Mac SE/30 to SCSI chip pinouts

phreakout · Oct 3, 2012

Hey, everybody. While I'm in the process of repairing an SE/30 logic board (SCSI failure), I figure now or never would be a good time to post here for reference of this kind of data. Basically, which pins on the NCR/Zilog 53C80 SCSI Controller Chip link up to where on that logic board. I've included my notes for all of this in 3 jpeg files.

If you have any questions, feel free to send me a PM. Mods, feel free to sticky this. I'm hoping this will be helpful to those of us doing repair to that model board.

73s de Phreakout. :rambo:

tt · Oct 4, 2012

Speaking of the chip, would it be possible to swap it out with another faster component to boost SCSI spends, or is it dependent/restrained by other parts of the system?

techknight · Oct 4, 2012

yes, BUT unless you modify ROM to contain a new SCSI driver to handle the new IC, you would have to use an IC that had the same command and control set as the original.

Best way would be to emulate a 53C80 in an FPGA.

tt · Oct 4, 2012

I was thinking maybe there's a faster version with the same package/protocol. Emulation sounds interesting though.

phreakout · Oct 4, 2012

I agree with Techknight. However, it shouldn't matter what SCSI chip you use as long as you adapt its pinouts to what is assigned to the original. The only possible limitation would be the fact that you're dealing with 8-bit data transfers between the chip and logic board, plus the speed may be regulated by the internal clock crystal. You could weird-wire a socket of choice and stick a new chip in there, but I doubt you'd notice that much of a speed boost.

What would be nice is if some of you out there could do the following: Open up your retro-mac, locate the SCSI controller chip and list the chip info on top. We all know that the NCR/Zilog 53C80 is common amongst most 68k Macs, but I'm not sure what type of chip was used on most SCSI only based PPC Macs (pre-G3). I'll check my PM7500 and see what it is. Although, I don't care much for mine, since I just use a PCI Adaptec AHA-2940-U2B card and an 80 GB U160 LVD/SE HDD.

73s de Phreakout. :rambo:

olePigeon · Oct 4, 2012

yes, BUT unless you modify ROM to contain a new SCSI driver to handle the new IC, you would have to use an IC that had the same command and control set as the original.
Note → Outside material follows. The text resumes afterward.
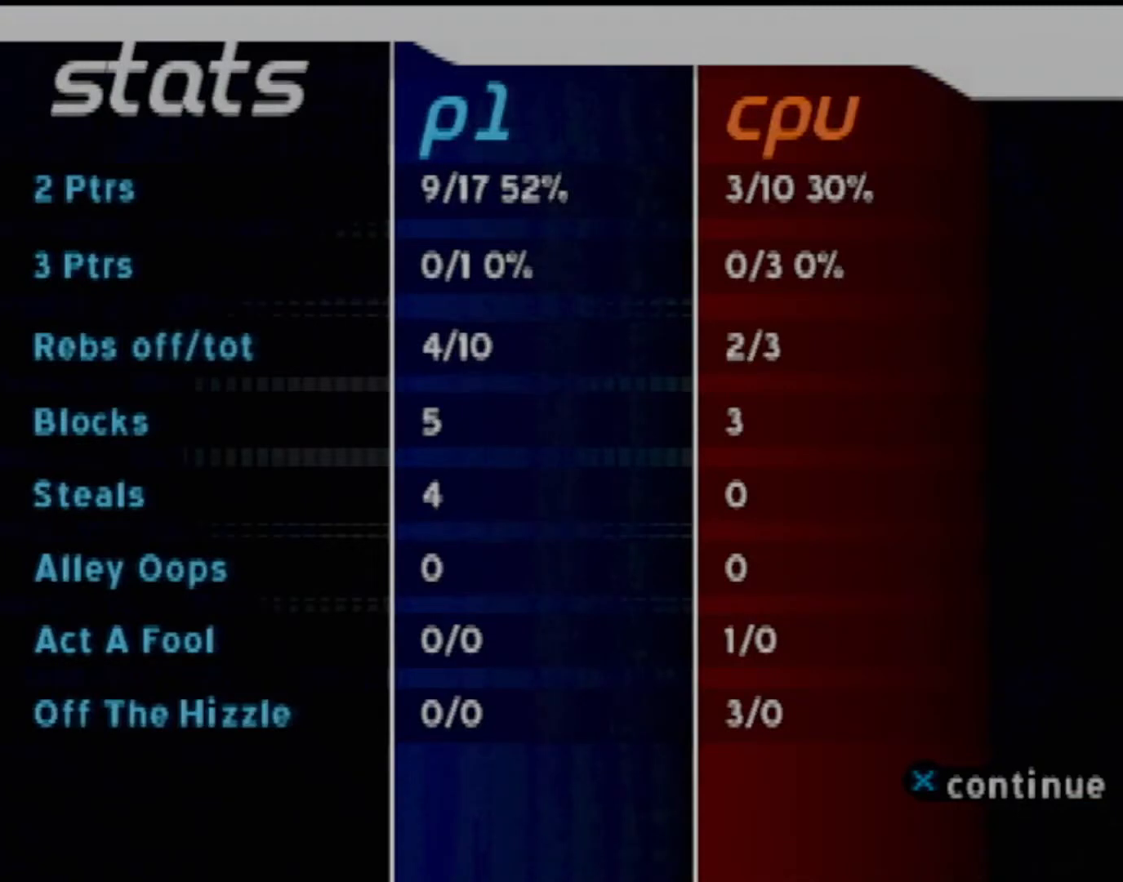
{"buttons": [], "left_stick": "center", "events": [[133, "CROSS", "down"], [200, "CROSS", "up"], [400, "CROSS", "down"], [434, "CROSS", "up"]]}
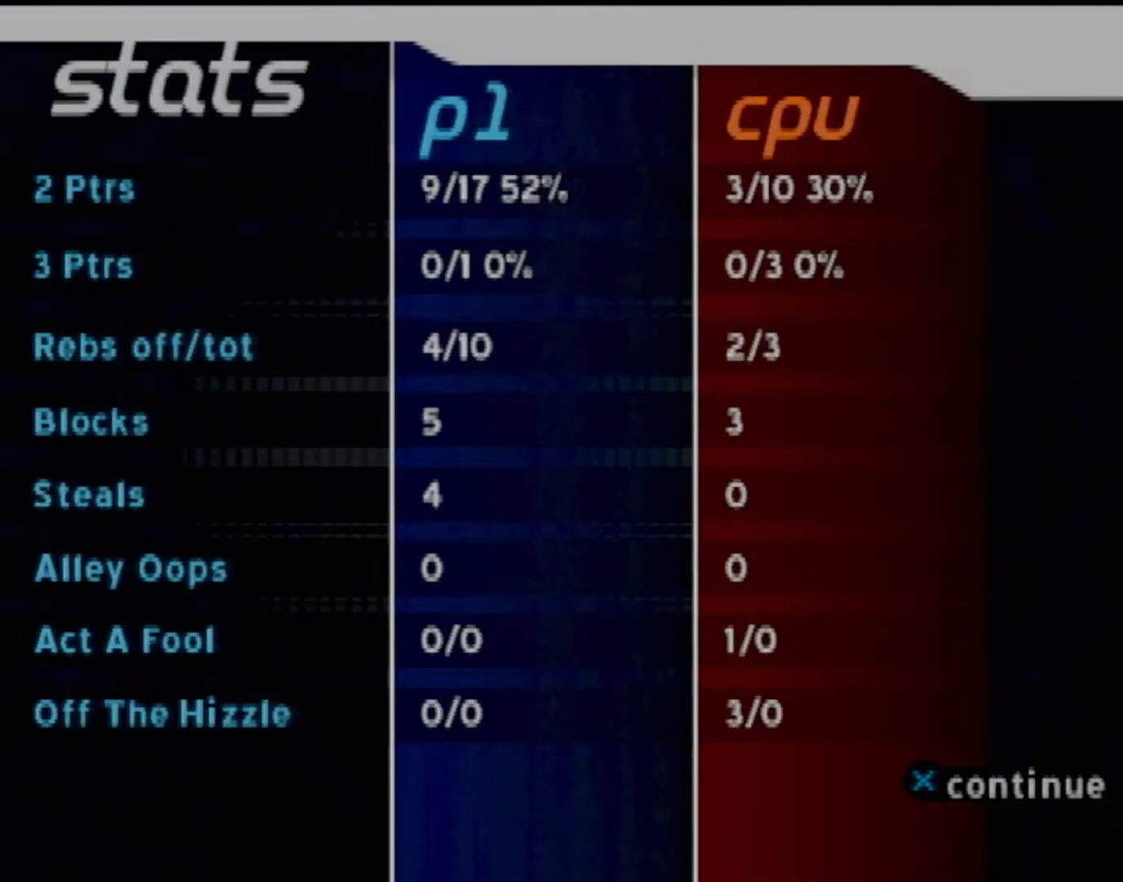
{"buttons": [], "left_stick": "center", "events": [[134, "CROSS", "down"], [167, "CROSS", "up"], [334, "CROSS", "down"], [401, "CROSS", "up"]]}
Well, then, sounds like someone needs a special little ROM SIMM. :lol: Arrr!

trag · Oct 4, 2012

What would be nice is if some of you out there could do the following: Open up your retro-mac, locate the SCSI controller chip and list the chip info on top. We all know that the NCR/Zilog 53C80 is common amongst most 68k Macs, but I'm not sure what type of chip was used on most SCSI only based PPC Macs (pre-G3). I'll check my PM7500 and see what it is. Although, I don't care much for mine, since I just use a PCI Adaptec AHA-2940-U2B card and an 80 GB U160 LVD/SE HDD.
73s de Phreakout. :rambo:

You won't find any useful information in the PM7500...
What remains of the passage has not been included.